A second design promised to overcome these problems by increasing the speed at which a piece of plutonium might be made supercritical. The new weapon design was nicknamed, at first, “the Introvert.” A sphere of plutonium would be surrounded by conventional explosives. The shock wave from the detonation of these explosives would compress the sphere — and the denser the sphere became, the more efficiently it would trap neutrons. “The more neutrons — the more fission,” a secret government manual on nuclear weapons later explained. “We care about neutrons!” Imploding a ball of plutonium to produce an explosion was a brilliant idea. But it was easier said than done. If the conventional explosives failed to produce a shock wave that was perfectly symmetrical, the plutonium wouldn’t implode. It would blow to pieces.

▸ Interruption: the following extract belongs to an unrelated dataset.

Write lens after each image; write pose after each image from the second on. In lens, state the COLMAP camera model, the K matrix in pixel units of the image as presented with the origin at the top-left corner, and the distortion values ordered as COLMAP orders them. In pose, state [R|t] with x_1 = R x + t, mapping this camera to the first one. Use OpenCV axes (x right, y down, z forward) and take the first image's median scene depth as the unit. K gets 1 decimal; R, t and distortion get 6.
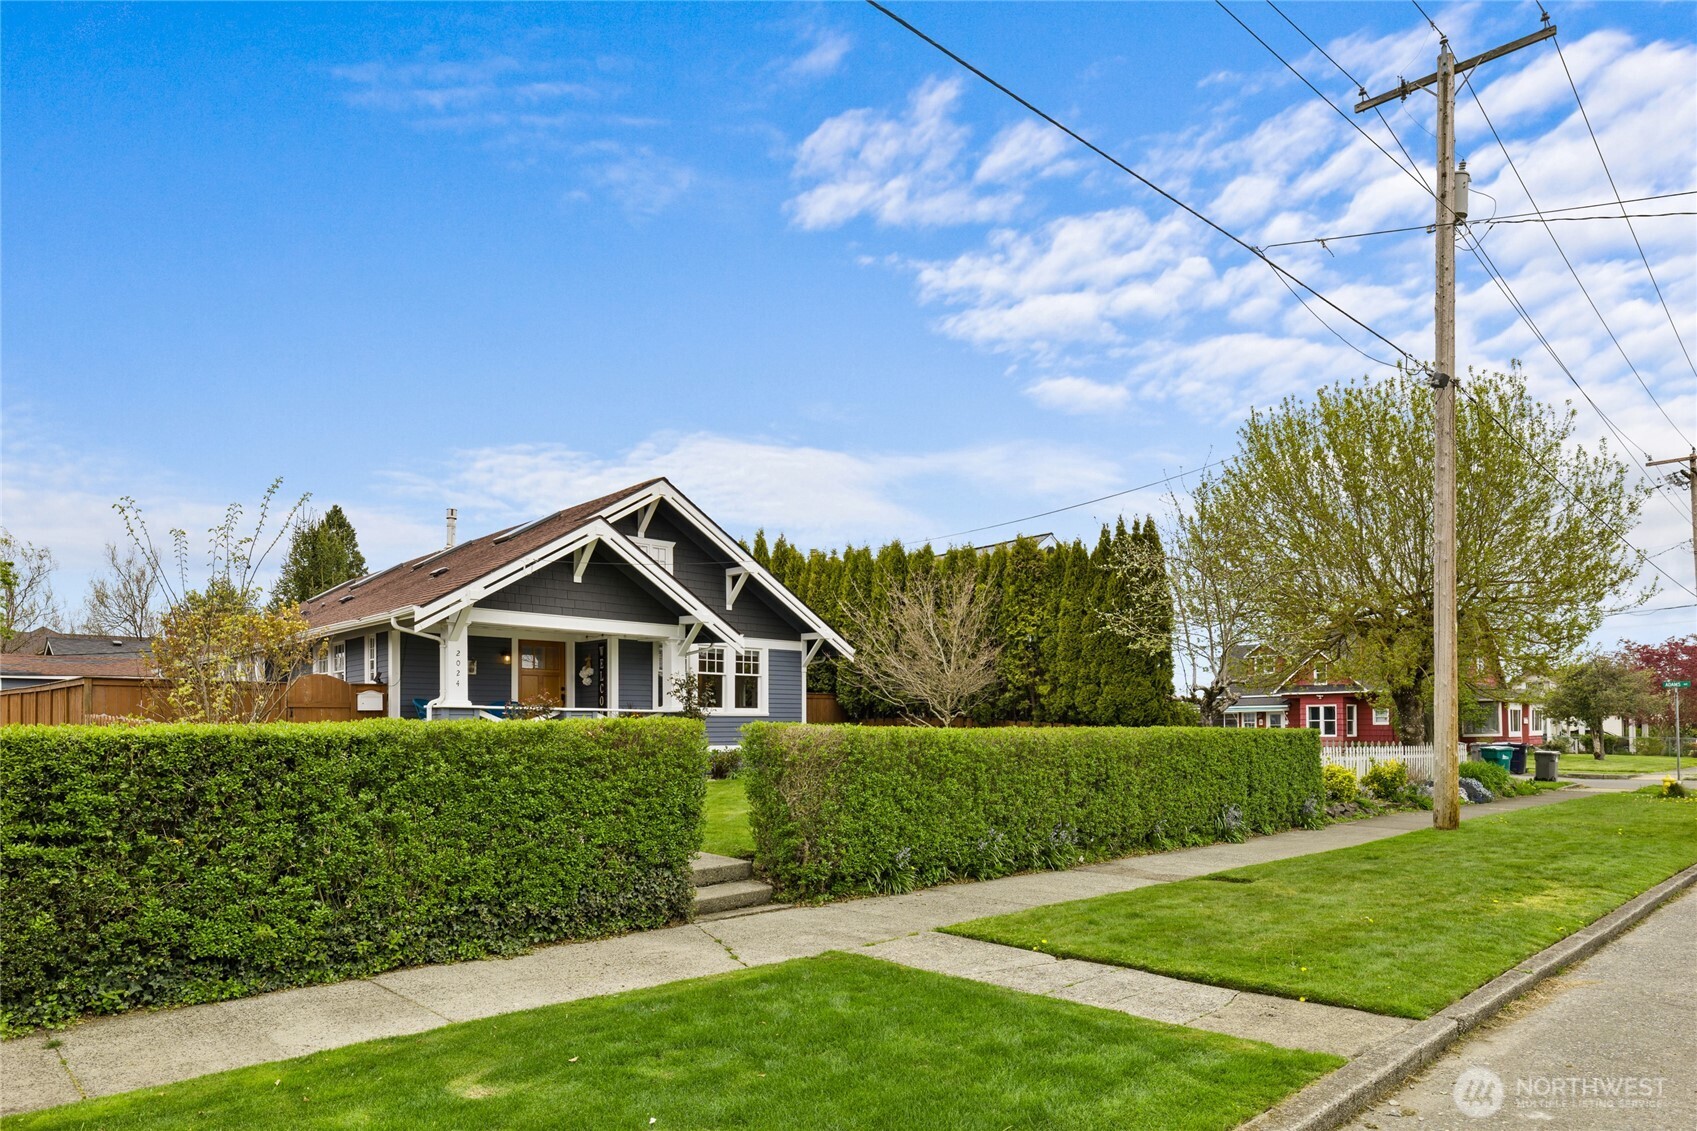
lens RADIAL K [[993.0, 0, 848.5], [0, 993.0, 565.5], [0, 0, 1]] dist [0.000713, 0.000461]
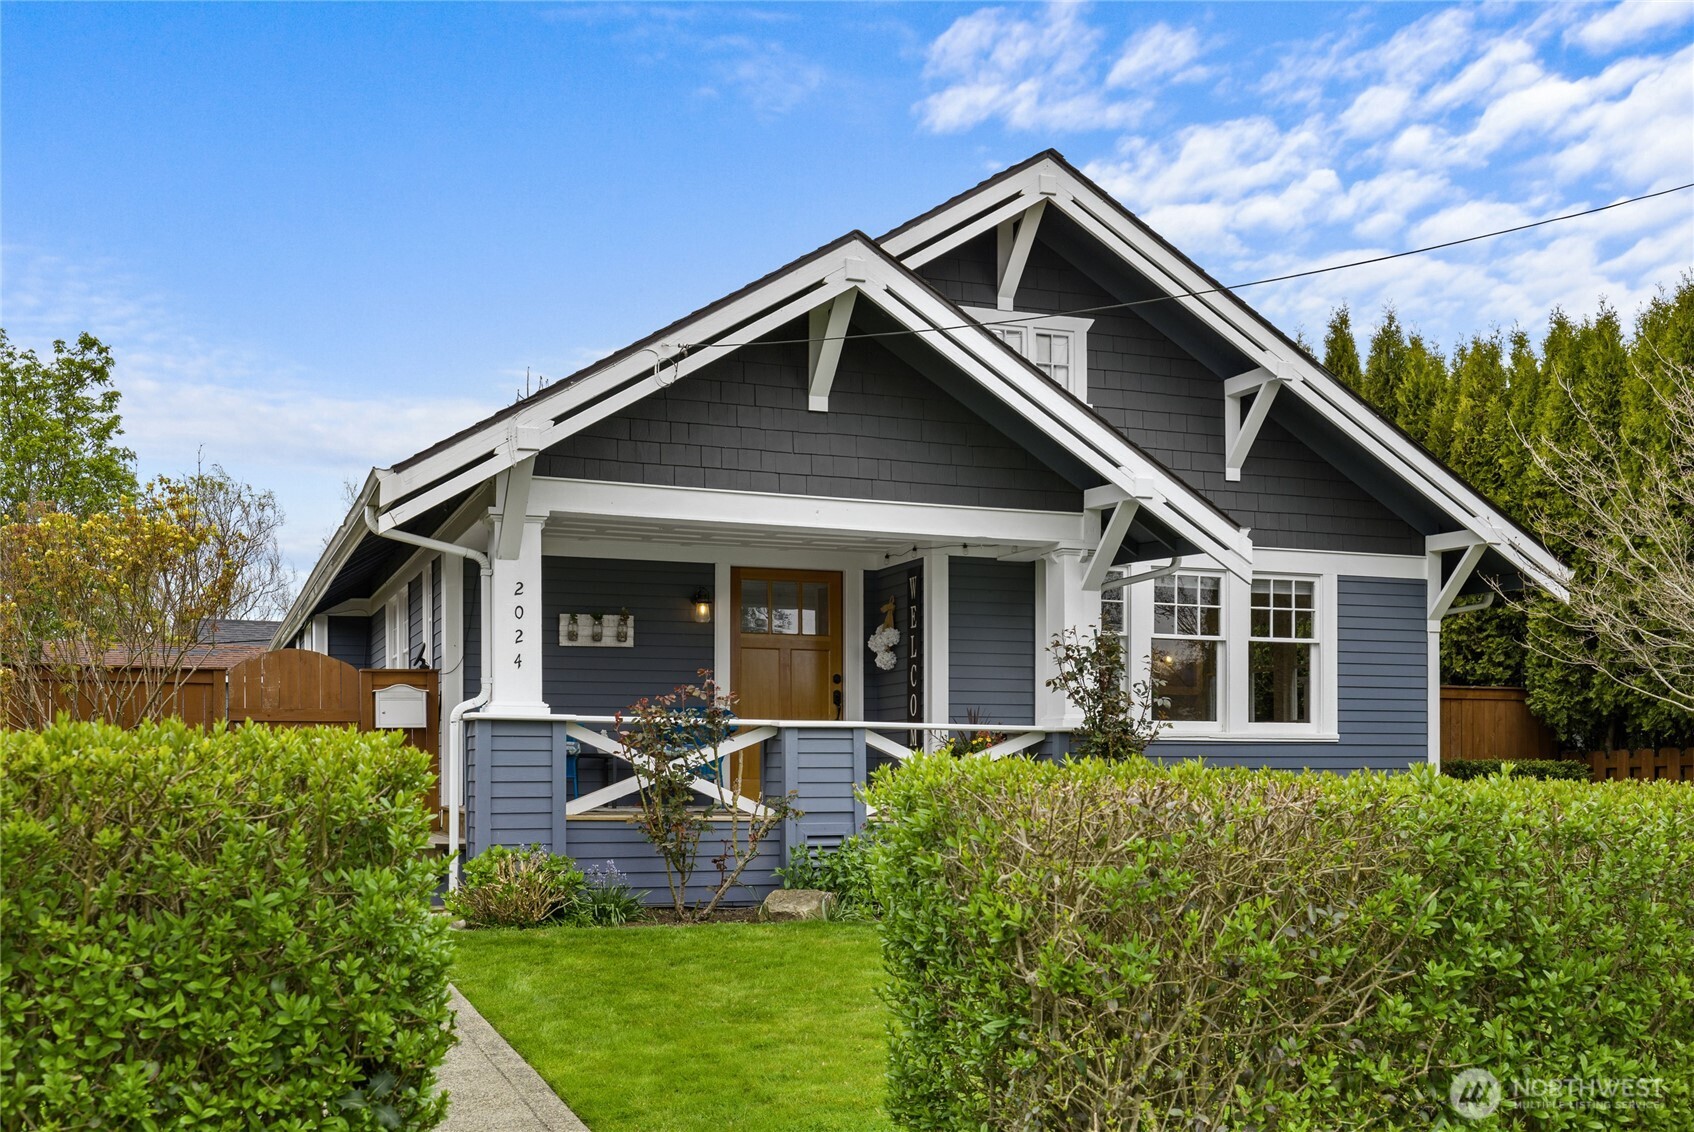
lens RADIAL K [[1771.7, 0, 847.8], [0, 1771.7, 715.9], [0, 0, 1]] dist [-0.009023, -0.016021]
pose [[0.923348, -0.004865, -0.383934, 0.010124], [0.055949, 0.990952, 0.121998, 0.043613], [0.379867, -0.134127, 0.915266, 0.278012]]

Many of the physicists who worked on the Manhattan Project — Oppenheimer, Fermi, Teller, Bethe — later became well known. And yet one of the crucial design characteristics of almost every nuclear weapon built since then was perfected by George B. Kistiakowsky, a tall, elegant chemist. Born in the Ukraine and raised in an academic family, Kistiakowsky had fought against the Bolsheviks during the Russian civil war. He later earned a degree at the University of Berlin, emigrated to the United States, and become a professor of chemistry first at Princeton, then at Harvard. By the mid-1940s, he was America’s leading expert on explosives. Creating a perfectly symmetrical shock wave required not just the right combination of explosives but also the right sizes and shapes. Kistiakowsky and his team at Los Alamos molded explosive charges into three-dimensional lenses, hoping to focus the shock wave, like the lens of a camera focuses light. Tons of explosives were routinely detonated in the hillsides of Los Alamos, as different lens configurations were tested. Kistiakowsky considered these lenses to be “precision devices,” not crude explosives. Each weighed between seventy and one hundred pounds. As the date of the Trinity test approached, he spent long hours at the lab with a dentist’s drill, eliminating the air bubbles in lenses and filling the holes with molten explosives. The slightest imperfection could distort the path of a shock wave. The final design was a sphere composed of thirty-two shaped charges — twelve pentagons and twenty hexagons. It looked like a gigantic soccer ball and weighed about five thousand pounds.